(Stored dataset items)
————

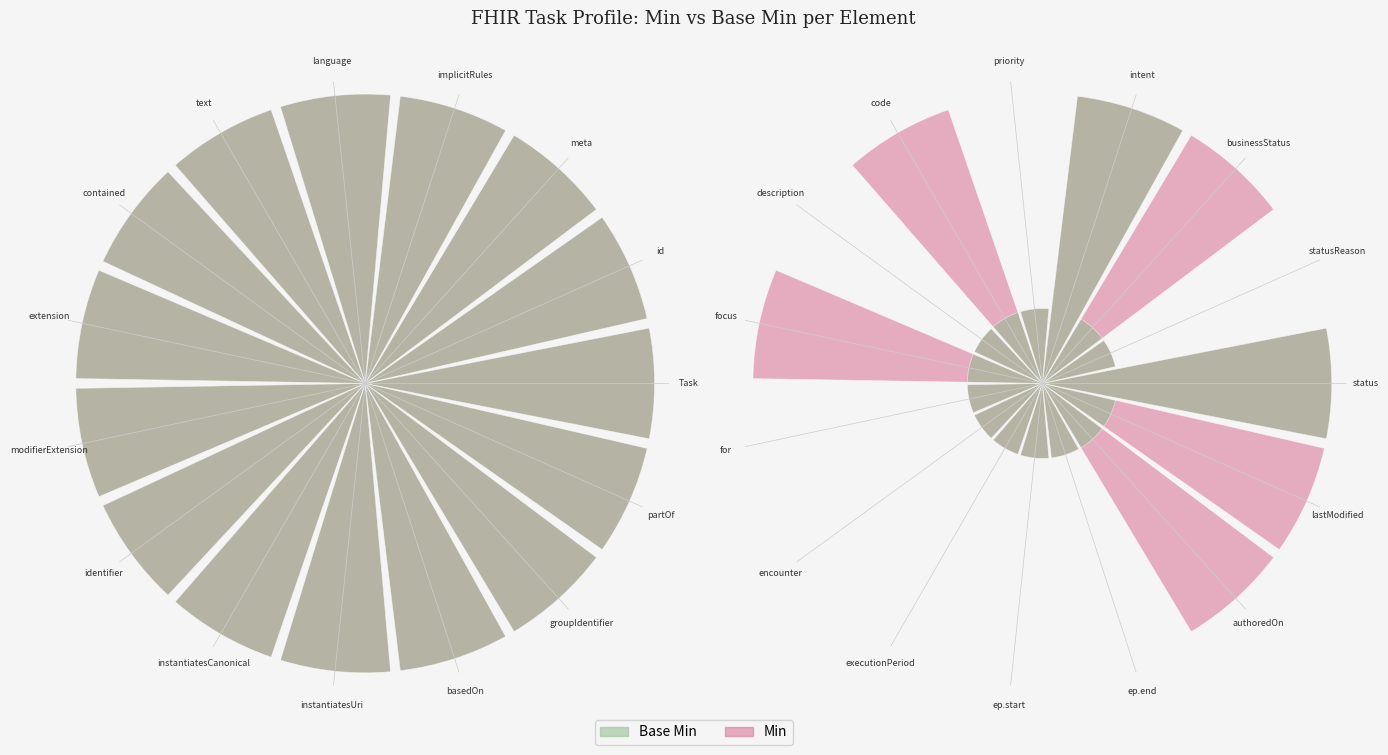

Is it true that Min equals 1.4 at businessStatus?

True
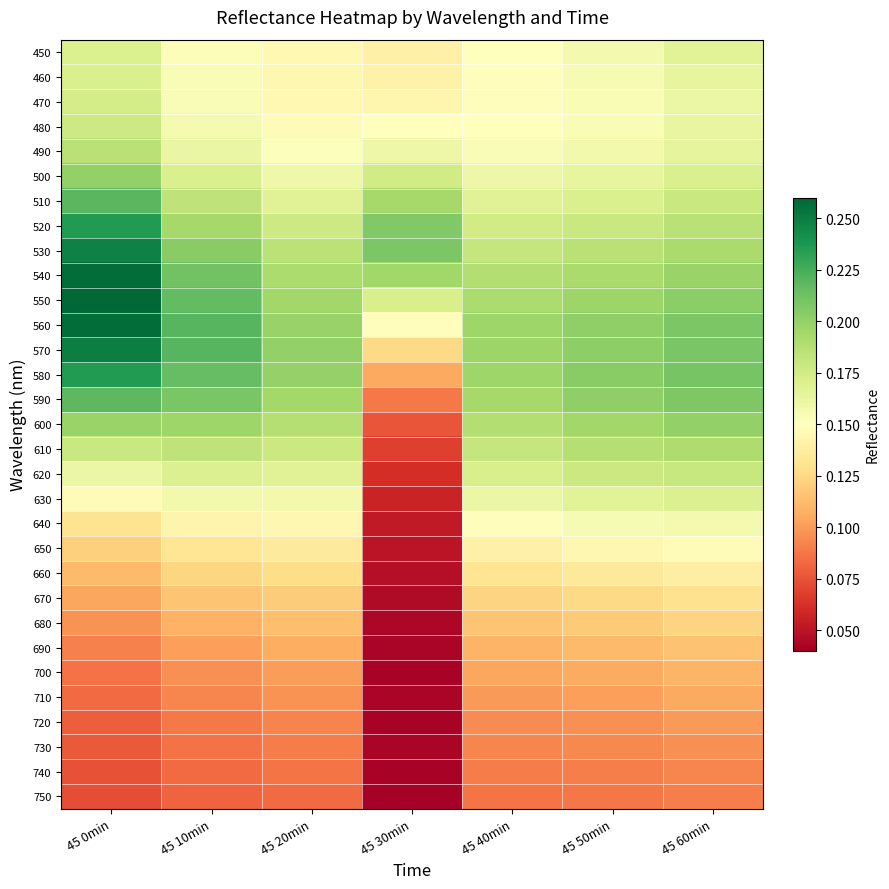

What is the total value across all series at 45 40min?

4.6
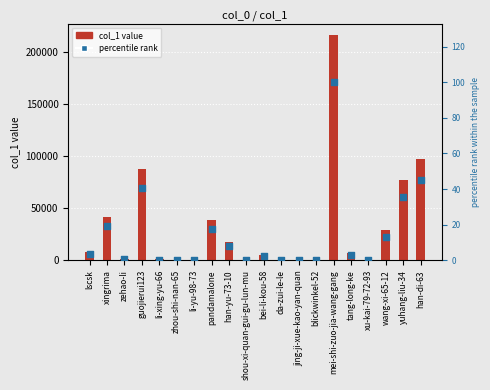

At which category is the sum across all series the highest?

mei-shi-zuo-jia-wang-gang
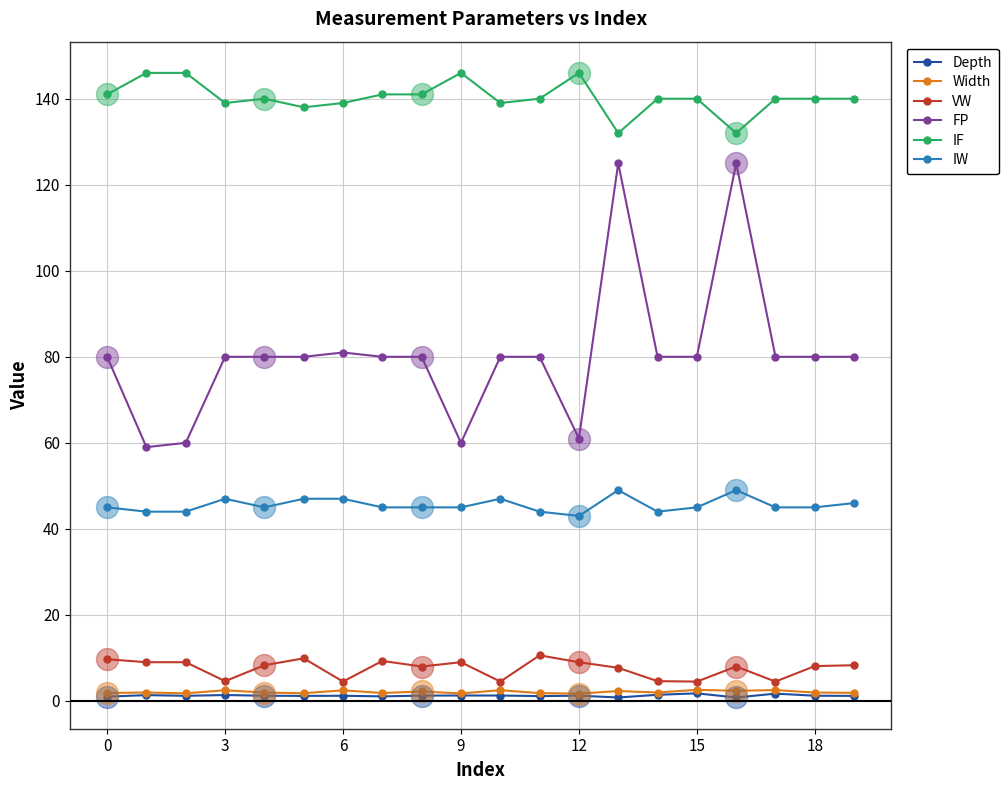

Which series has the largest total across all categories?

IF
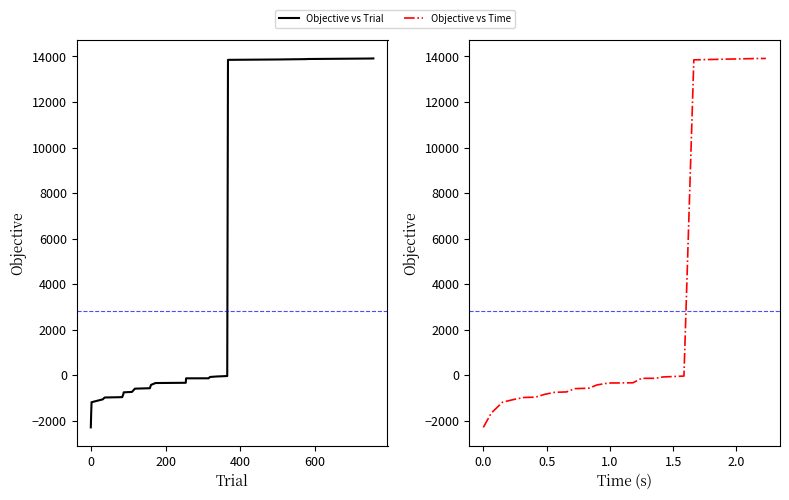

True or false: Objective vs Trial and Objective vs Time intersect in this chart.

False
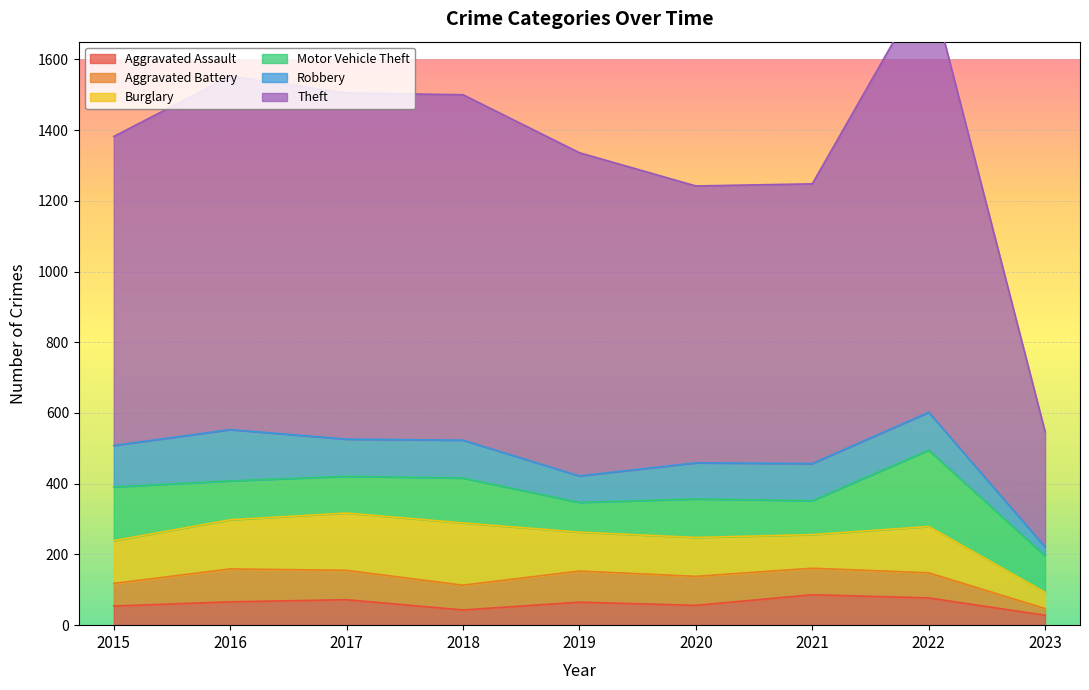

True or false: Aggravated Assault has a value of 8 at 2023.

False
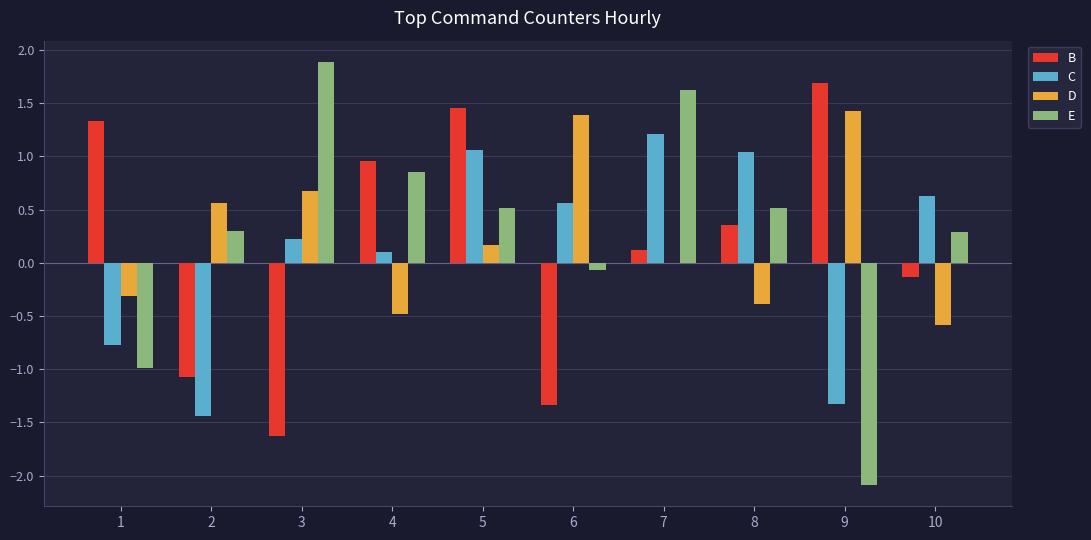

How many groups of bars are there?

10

————

> _HOW TO COMPLETE THIS TASK_: Retype every line of the listing above with no changes, and leave the pictures out.

> _REPLY_:
Is it true that Min equals 1.4 at businessStatus?

True

What is the total value across all series at 45 40min?

4.6

At which category is the sum across all series the highest?

mei-shi-zuo-jia-wang-gang

Which series has the largest total across all categories?

IF

True or false: Objective vs Trial and Objective vs Time intersect in this chart.

False

True or false: Aggravated Assault has a value of 8 at 2023.

False

How many groups of bars are there?

10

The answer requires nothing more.